== Provided material
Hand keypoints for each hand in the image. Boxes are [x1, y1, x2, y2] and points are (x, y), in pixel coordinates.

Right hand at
====
== Provided material
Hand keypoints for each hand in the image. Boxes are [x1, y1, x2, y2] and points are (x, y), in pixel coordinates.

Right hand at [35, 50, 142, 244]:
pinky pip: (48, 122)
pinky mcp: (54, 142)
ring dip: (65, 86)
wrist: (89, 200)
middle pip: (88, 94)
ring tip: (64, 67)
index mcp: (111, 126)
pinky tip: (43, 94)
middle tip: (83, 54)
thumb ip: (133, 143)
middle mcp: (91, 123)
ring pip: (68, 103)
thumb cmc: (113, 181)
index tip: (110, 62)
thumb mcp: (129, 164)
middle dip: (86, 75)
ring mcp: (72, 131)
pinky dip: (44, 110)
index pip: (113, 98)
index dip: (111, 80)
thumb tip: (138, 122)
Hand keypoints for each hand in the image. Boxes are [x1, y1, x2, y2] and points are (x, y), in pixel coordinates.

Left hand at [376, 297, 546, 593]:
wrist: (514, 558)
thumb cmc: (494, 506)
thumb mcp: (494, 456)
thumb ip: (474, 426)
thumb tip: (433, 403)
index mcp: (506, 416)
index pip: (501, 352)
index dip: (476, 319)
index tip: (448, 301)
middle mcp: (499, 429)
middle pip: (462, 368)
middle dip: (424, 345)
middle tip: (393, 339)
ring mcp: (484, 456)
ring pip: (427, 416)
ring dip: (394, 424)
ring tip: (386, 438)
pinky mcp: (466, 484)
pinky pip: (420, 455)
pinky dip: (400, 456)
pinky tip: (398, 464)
====
== Provided material
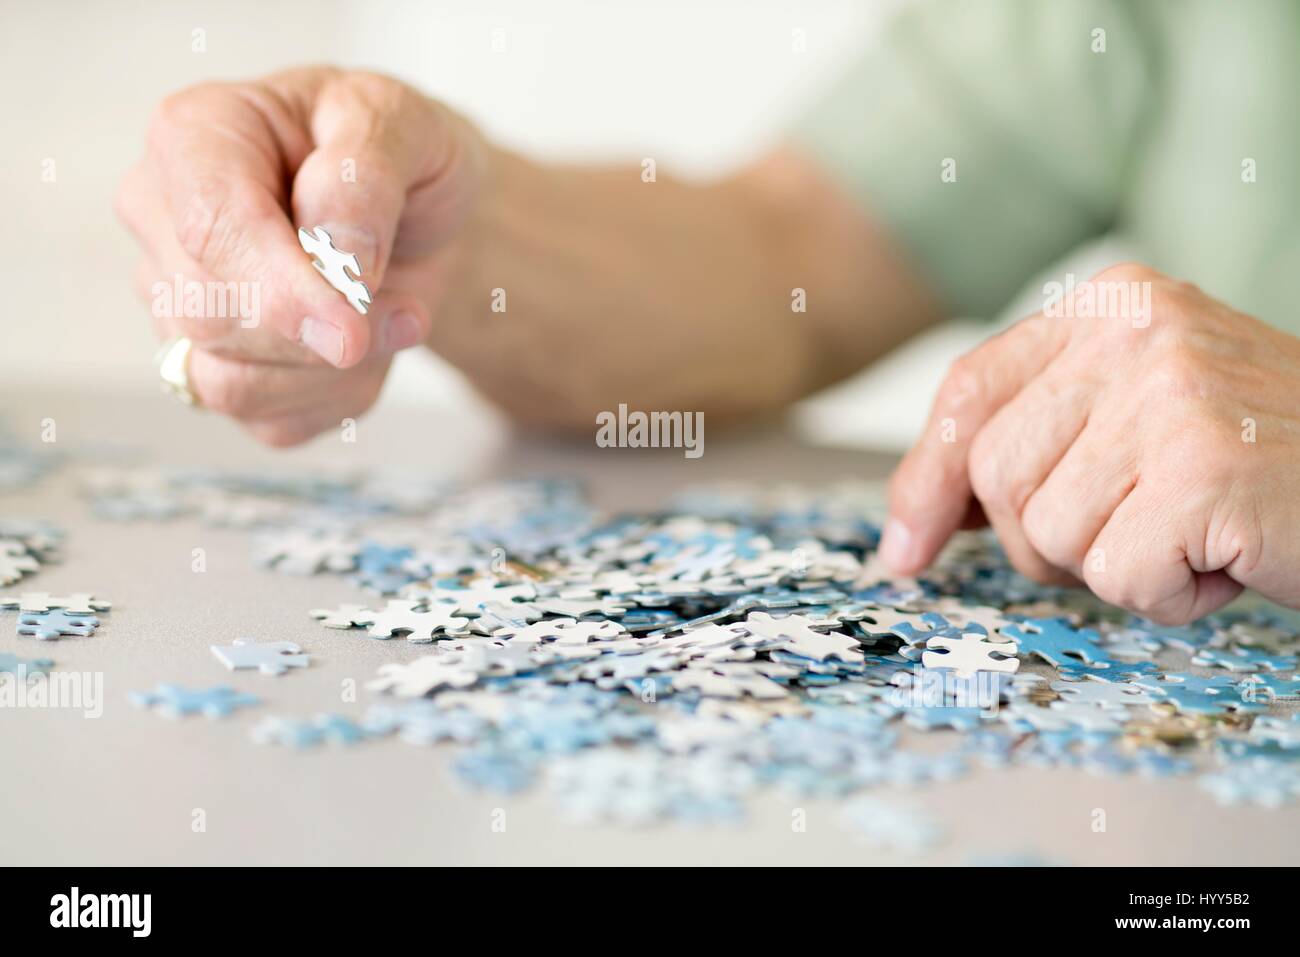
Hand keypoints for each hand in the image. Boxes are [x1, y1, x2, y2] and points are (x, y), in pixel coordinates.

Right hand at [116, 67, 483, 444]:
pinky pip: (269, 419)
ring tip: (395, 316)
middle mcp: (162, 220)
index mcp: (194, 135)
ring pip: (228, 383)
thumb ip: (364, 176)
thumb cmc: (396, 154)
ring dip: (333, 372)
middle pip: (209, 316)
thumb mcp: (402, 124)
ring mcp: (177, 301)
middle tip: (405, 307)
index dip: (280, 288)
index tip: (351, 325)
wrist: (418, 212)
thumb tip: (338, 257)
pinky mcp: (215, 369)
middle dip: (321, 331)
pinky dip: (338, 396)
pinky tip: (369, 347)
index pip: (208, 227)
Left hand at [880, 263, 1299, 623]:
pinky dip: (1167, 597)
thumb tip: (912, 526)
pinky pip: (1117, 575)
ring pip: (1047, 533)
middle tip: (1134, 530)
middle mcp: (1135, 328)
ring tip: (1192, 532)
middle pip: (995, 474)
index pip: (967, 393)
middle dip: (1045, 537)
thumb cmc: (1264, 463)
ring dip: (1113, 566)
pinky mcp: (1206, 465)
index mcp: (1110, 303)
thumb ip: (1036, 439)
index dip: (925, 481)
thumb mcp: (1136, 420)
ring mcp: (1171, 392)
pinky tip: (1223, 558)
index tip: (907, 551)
====
## Requirement
What is needed is an exact copy of the lines above, from the one containing "ring tip: (395, 316)" through the one containing "index tip: (907, 551)", with nothing added.

## Response
ring tip: (395, 316)
middle mcp: (162, 220)
index mcp: (194, 135)
ring pip: (228, 383)
thumb ip: (364, 176)
thumb cmc: (396, 154)
ring dip: (333, 372)
middle pip: (209, 316)
thumb mcp: (402, 124)
ring mcp: (177, 301)
middle tip: (405, 307)
index dip: (280, 288)
index tip: (351, 325)
wrist: (418, 212)
thumb tip: (338, 257)
pinky mcp: (215, 369)
middle dip: (321, 331)
pinky dip: (338, 396)
pinky tip: (369, 347)
index pip: (208, 227)
Left hand at [880, 263, 1299, 623]:
pinky dip: (1167, 597)
thumb tip: (912, 526)
pinky pip: (1117, 575)
ring pip: (1047, 533)
middle tip: (1134, 530)
middle mcp: (1135, 328)
ring tip: (1192, 532)
middle pip: (995, 474)
index pip: (967, 393)
middle dip: (1045, 537)
thumb cmc: (1264, 463)
ring dip: (1113, 566)
pinky mcp: (1206, 465)
index mcp: (1110, 303)
thumb ip: (1036, 439)
index dip: (925, 481)
thumb mcp: (1136, 420)
ring mcp: (1171, 392)
pinky tip: (1223, 558)
index tip: (907, 551)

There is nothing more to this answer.